British finance ministers' self-imposed fiscal rules have loomed over budget decisions since 2010 when the newly created Office for Budget Responsibility took over fiscal forecasting from the finance ministry.

The rules have regularly been tweaked since then but have generally aimed at some form of balanced budget in the medium term as well as lower debt as a share of GDP.

Rising Public Debt Trends

Despite this, Britain's public sector net debt has risen from 61% of gross domestic product in 2009/10 to 95% of GDP by 2025/26 - mostly due to big rises in the COVID-19 pandemic and the global financial crisis.
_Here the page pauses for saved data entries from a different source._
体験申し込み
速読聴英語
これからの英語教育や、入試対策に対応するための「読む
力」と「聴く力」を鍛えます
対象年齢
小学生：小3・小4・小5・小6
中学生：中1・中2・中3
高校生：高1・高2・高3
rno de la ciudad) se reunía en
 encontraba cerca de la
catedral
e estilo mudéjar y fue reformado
Need for Larger Fiscal Buffers

Reducing debt faster during normal times and maintaining bigger fiscal buffers against economic shocks was needed to stop future crises causing a longer-term rise in debt to unsustainable levels, the committee said in a report on Britain's fiscal rules.
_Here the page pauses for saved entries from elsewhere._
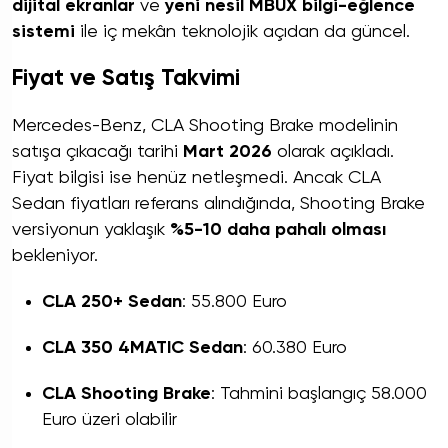
dijital ekranlar
ve
yeni nesil MBUX bilgi-eğlence
sistemi
ile iç mekân teknolojik açıdan da güncel.
Fiyat ve Satış Takvimi
Mercedes-Benz, CLA Shooting Brake modelinin
satışa çıkacağı tarihi
Mart 2026
olarak açıkladı.
Fiyat bilgisi ise henüz netleşmedi. Ancak CLA
Sedan fiyatları referans alındığında, Shooting Brake
versiyonun yaklaşık
%5-10 daha pahalı olması
bekleniyor.
CLA 250+ Sedan
: 55.800 Euro
CLA 350 4MATIC Sedan
: 60.380 Euro
CLA Shooting Brake
: Tahmini başlangıç 58.000
Euro üzeri olabilir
Flaws in Current Fiscal Rules

"The current fiscal rules have retained a notable flaw from their predecessors: by requiring that debt must be falling by the third year of a rolling forecast, the supplementary target can still be met by promises of policy action which are never fulfilled," it said.

Budget Forecasts and Economic Risks

Under the government's latest budget forecasts in March, Reeves' preferred debt measure, public sector net financial liabilities, is on course to rise from 82.4% of GDP in 2025/26 to 82.9% in 2028/29. Headroom against her balanced budget goal amounts to 0.7% of GDP, making it vulnerable to economic shocks.

Reporting

(Reporting by David Milliken; editing by Suban Abdulla)

Key Takeaways

  • The Lords committee deems the current fiscal framework too weak and urges explicit debt reduction targets rather than mere stabilization.
  • Public sector net debt has surged from about 61% of GDP in 2009/10 to nearly 95% by 2025/26—a legacy of crises that underscores the need for fiscal discipline.
  • Reeves’ current targets (stability and investment rules) offer limited headroom—only ~0.7% of GDP—making the plan vulnerable to shocks. Stronger buffers and realistic forecasting are essential.
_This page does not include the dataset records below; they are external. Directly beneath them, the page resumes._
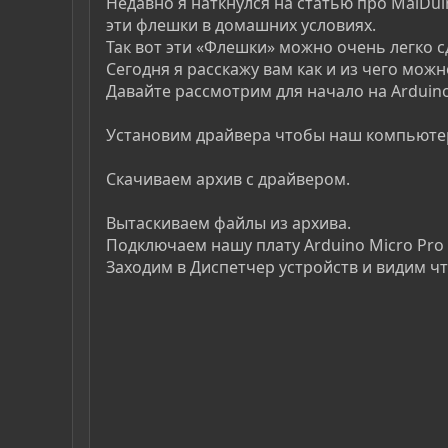
Недавно я наткнулся на статью про MalDui
эти флешки в домашних условиях.
Так вот эти «Флешки» можно очень легко сд
Сегодня я расскажу вам как и из чего можн
Давайте рассмотрим для начало на Arduino
Установим драйвера чтобы наш компьютер
Скачиваем архив с драйвером.
Вытаскиваем файлы из архива.
Подключаем нашу плату Arduino Micro Pro
Заходим в Диспетчер устройств и видим ч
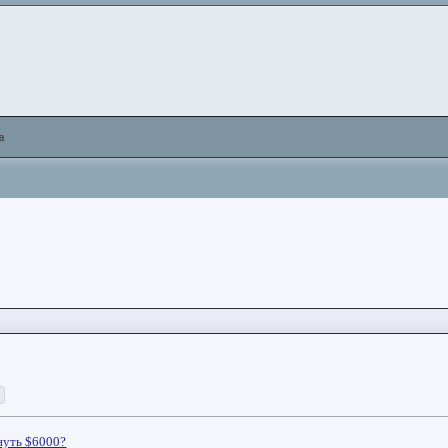
а
>
нуть $6000?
Frequently Asked Questions

What has the UK House of Lords Economic Affairs Committee recommended regarding budget rules?
The committee recommends that Rachel Reeves explicitly aim to bring UK public debt below its current level within the next three years.
Why does the committee believe the current UK budget rules are not tough enough?
They argue that current rules are too weak to prevent public debt from rising as a share of the economy in the long term.
How much has Britain's public sector net debt increased since 2009/10?
Britain's public sector net debt has risen from 61% of GDP in 2009/10 to 95% of GDP by 2025/26.
What is the risk with the current supplementary target for UK debt?
The committee states it can be met by promised policy actions that may never be fulfilled.